I really don't need an extra FS abstraction layer, because I see little
value in 'dynamic reallocation' vs. just a couple of hours of downtime
and simple use of rsync. Therefore, I don't want it.
> So, sure, you (Rick) and I, may have significantly differing opinions of
> how to ideally lay out a smallish to mediumish sized Linux server
> (notably disk layout). And I certainly wouldn't advocate such
> complexity (or anything close to it!) for a newbie. But ... :-) for
> seasoned pro Linux sysadmins :-) ... I'd recommend something that offers
> quite a deal of flexibility - including, for the most part, ability to
> very substantially change much/most of that, and most of it with zero
> downtime. So, yes, sure, I've got a complex set of layers, ... but it
> gives me *lots* of flexibility (and quite a bit of security too). It's
> basically (at least currently):
Booting to a maintenance session (live distro of otherwise) and just
rebuilding what needs rebuilding (after safeguarding files) is more than
enough of that flexibility for me, and doesn't come at the high cost of
IMO totally unjustifiable system complexity. So, absolutely no for this
use-case.
> /boot - is mdraid RAID-1, that and all else on the disks is set so OS can
> boot from either just fine.
>
> Everything else is sliced into a fair number of partitions. Why?
> Flexibility.
I have my own notions of proper server partitioning, and am working on
revising them for SSD-only operation.
I've been pondering how to do the guest-OS storage. To my
disappointment, I think I'll not be able to use devices pass-through, as
it seems to be intended to be used to pass through whole LUNs. Pity,
that, as otherwise I could have md0 on the host house
the entire small, tight host, and then the next several mdN devices pass
through to the first guest, and an equal number pass through to the
second guest. However, I'm not _sure_ it's impractical to pass through
/dev/sdXN. This page demonstrates doing it with Red Hat's graphical
virt-manager thing:
https://plus.google.com/103618577142405188604/posts/bUCTbUjfQaj
If it can be done with virt-manager, which is just a bloatware front-end
to libvirt, then it can be done with other libvirt-compatible toolsets
such as virtinst.
https://www.cyberciti.biz/faq/install-kvm-server-debian-linux-9-headless-server/
I will know more about this after some experimentation.

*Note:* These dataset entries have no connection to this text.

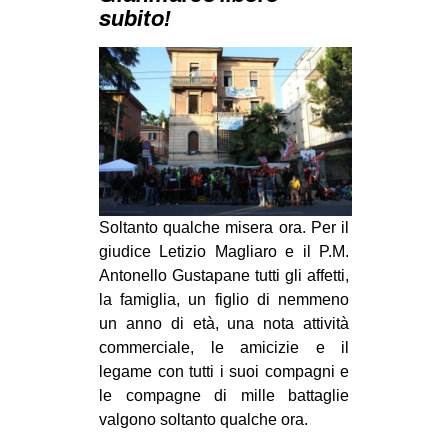
MILANO
subito!
MOBILITAZIONI
SPAZI
SPORT POPOLARE
MOVIMENTI
AMBIENTE
ANTIFASCISMO
Soltanto qualche misera ora. Per il
giudice Letizio Magliaro e il P.M.
DIRITTO ALL’ABITARE
Antonello Gustapane tutti gli affetti,
GENERI
la famiglia, un figlio di nemmeno
un anno di età, una nota attività
MIGRAZIONI
commerciale, le amicizie e il
PRECARIATO
legame con tutti i suoi compagni e
REPRESSIONE
le compagne di mille battaglie
valgono soltanto qualche ora.
STUDENTI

> Atop partitions - LUKS encryption (excepting those used for mdraid
> RAID-1 for /boot - /boot can't be encrypted). Really no reason *not* to
> encrypt most all drive data these days - it's negligible overhead on
> modern CPUs.
I disagree. Simplicity.
Complexity must justify itself as needed for solving a worthwhile
problem that I've decided to address. That is not the case, for my
server use-case.
> So, atop LUKS, I've got mdraid - real RAID-1, and unprotected (fake
> unprotected single device RAID-1). And atop that I've got LVM.
I heartily concur with the value proposition for my server use cases of
md-driver RAID1. I do not perceive a compelling value proposition for
my server use cases of LVM/LVM2. The abilities it adds are ones I feel
I can accomplish in other ways without LVM's significant increase to
system complexity.
> Yep. Some VM infrastructure/software even provides tools for that.
> But on, e.g. Debian, with qemu-kvm, it's almost dead simple.
> When you do your VMs, use raw disk image format.
Yes, this is obviously the path of least resistance. However, I'll look
into passthrough first.
> CompuLab Intense PC. Only one?
Only one fully server-appropriate set of hardware -- because I'm not
like the billionaire industrialist S. R. Hadden in _Contact_ whose motto
was 'Why build one, when you can build two at twice the price?'.
However, I also now own two other Zotac mini-ITX bitty-boxes. They
don't top out with as much RAM, and -- more damningly -- are woefully
deficient in ability to support md-driver RAID1 on anything besides USB.
IIRC, one of those boxes does have an M.2 socket in addition to a 2.5"
drive bay, so that actually isn't hopeless. But the Zotac units need
testing, in any event.
> Anyway ... I've got a fair amount of qemu-kvm experience.
Cool. I might yelp for help, at some points.